You can start classifying behaviours. Are they learned, like learning to use utensils or learning to read. Are they more intrinsic, like sea turtles instinctively knowing to head toward the light of the sea at birth. Are they uncontrollable and involuntary like your heart beat? Are they voluntary like waving your arms around. Or a mix, like breathing. Or maybe they're a reflex arc, that doesn't travel through the brain at all. But how and why did these behaviours come to be? Why did brains evolve?

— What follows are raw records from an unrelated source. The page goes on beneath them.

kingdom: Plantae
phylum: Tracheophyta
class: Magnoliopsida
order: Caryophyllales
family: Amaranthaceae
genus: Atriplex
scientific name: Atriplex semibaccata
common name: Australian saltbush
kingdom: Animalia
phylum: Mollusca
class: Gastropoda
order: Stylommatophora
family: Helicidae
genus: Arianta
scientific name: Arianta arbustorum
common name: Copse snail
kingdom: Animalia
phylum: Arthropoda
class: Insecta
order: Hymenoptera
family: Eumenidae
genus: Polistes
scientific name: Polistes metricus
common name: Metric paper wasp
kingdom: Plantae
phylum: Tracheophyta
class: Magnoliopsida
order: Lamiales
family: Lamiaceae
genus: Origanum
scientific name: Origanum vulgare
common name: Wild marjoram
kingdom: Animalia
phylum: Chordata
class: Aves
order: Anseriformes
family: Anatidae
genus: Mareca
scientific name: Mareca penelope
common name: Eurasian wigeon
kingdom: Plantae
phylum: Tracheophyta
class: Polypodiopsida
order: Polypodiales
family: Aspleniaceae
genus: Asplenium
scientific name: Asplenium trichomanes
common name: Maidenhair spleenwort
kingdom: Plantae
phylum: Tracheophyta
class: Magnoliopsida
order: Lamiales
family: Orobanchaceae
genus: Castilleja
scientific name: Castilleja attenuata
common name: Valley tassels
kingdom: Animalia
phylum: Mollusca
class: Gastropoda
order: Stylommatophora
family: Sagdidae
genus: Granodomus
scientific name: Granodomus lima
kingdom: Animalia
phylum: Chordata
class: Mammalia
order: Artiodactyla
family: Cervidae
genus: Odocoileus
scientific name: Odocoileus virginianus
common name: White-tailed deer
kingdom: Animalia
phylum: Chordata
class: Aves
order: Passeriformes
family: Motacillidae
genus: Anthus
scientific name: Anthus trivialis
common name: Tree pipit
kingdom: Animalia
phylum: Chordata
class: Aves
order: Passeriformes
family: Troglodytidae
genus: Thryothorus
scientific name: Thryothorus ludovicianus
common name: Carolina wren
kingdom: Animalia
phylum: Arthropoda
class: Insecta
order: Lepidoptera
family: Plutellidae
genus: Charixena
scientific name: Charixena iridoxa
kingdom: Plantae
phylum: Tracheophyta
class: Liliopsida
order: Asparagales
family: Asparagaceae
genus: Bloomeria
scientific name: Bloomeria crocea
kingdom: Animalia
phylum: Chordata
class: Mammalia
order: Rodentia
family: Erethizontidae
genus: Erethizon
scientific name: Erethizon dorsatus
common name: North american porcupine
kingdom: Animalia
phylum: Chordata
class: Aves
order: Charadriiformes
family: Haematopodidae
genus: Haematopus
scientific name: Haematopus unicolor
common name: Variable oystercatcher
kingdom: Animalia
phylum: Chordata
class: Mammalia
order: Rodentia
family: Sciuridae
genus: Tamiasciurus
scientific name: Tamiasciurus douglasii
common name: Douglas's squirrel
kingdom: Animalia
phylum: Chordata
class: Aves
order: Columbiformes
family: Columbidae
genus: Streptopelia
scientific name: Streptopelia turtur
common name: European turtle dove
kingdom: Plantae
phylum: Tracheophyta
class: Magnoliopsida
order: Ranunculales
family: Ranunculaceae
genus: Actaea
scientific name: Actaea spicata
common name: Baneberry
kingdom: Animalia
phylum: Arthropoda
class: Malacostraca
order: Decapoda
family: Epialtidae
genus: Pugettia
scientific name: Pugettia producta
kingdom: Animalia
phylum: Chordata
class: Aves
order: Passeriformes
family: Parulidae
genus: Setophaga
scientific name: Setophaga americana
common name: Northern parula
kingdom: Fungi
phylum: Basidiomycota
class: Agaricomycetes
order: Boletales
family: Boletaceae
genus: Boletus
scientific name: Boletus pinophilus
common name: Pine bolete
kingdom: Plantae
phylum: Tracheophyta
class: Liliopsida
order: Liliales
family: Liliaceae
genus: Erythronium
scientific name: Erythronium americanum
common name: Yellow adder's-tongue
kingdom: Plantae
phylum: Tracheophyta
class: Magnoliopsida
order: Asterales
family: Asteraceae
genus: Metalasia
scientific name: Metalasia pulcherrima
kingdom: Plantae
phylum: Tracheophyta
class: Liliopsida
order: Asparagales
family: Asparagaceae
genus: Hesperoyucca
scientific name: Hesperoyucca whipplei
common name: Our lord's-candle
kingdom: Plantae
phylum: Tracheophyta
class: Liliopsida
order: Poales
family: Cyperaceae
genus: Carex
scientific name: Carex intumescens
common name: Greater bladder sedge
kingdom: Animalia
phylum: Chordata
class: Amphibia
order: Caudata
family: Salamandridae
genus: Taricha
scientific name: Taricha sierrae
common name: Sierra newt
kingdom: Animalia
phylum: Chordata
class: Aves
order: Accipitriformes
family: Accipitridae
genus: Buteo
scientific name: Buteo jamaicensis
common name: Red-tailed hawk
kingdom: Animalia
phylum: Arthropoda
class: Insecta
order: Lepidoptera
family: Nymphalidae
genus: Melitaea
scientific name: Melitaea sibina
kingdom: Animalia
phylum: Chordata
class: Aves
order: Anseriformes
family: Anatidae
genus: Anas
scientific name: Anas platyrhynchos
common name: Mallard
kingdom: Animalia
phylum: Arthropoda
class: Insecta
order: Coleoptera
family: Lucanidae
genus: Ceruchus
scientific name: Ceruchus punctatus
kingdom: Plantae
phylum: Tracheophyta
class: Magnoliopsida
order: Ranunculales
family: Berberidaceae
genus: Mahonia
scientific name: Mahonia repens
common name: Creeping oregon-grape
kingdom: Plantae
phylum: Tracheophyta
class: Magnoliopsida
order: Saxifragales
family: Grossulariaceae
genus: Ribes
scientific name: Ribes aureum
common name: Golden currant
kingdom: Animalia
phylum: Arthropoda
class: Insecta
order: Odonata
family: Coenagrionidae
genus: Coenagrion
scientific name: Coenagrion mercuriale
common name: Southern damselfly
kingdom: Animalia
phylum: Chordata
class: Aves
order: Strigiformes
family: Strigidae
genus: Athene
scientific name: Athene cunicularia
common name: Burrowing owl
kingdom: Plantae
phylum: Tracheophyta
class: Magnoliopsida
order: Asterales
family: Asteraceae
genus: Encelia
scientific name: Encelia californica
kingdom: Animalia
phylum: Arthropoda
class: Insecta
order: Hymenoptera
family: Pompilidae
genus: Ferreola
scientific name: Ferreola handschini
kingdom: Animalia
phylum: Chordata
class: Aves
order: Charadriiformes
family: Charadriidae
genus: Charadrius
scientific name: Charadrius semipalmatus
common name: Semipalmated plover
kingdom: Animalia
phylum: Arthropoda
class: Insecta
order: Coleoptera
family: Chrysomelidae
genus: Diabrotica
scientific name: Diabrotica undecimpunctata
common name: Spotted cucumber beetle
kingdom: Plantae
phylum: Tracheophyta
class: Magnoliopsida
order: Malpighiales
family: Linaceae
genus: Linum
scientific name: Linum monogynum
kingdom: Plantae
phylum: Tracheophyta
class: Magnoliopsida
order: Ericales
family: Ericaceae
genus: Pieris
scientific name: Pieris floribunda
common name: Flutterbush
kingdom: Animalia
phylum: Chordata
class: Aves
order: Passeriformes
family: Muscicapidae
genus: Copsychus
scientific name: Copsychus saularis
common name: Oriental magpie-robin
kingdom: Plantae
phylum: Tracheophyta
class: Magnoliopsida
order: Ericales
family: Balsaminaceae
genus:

Well, brains evolved for the same reason everything else did. The genes that make neurons, hormones, hormone receptors and everything else that influences behaviour, didn't come to be for any reason but for the reproduction of those genes. While this isn't the only thing that defines that behaviours are like. Because these elements that facilitate behaviour are coded for by DNA that needs to reproduce to continue, some of the behaviours they facilitate can seem pretty harshly self-interested. Like black headed gulls who nest out close to one another, will eat the babies of their neighbors that aren't paying attention. Sounds brutal, but to them and their genes, it's just another food source. And it's probably a lot easier than going fishing. There's no such a thing as "for the good of the species" when we talk about why genes and traits get passed down. It's all only for the reproduction of the genes.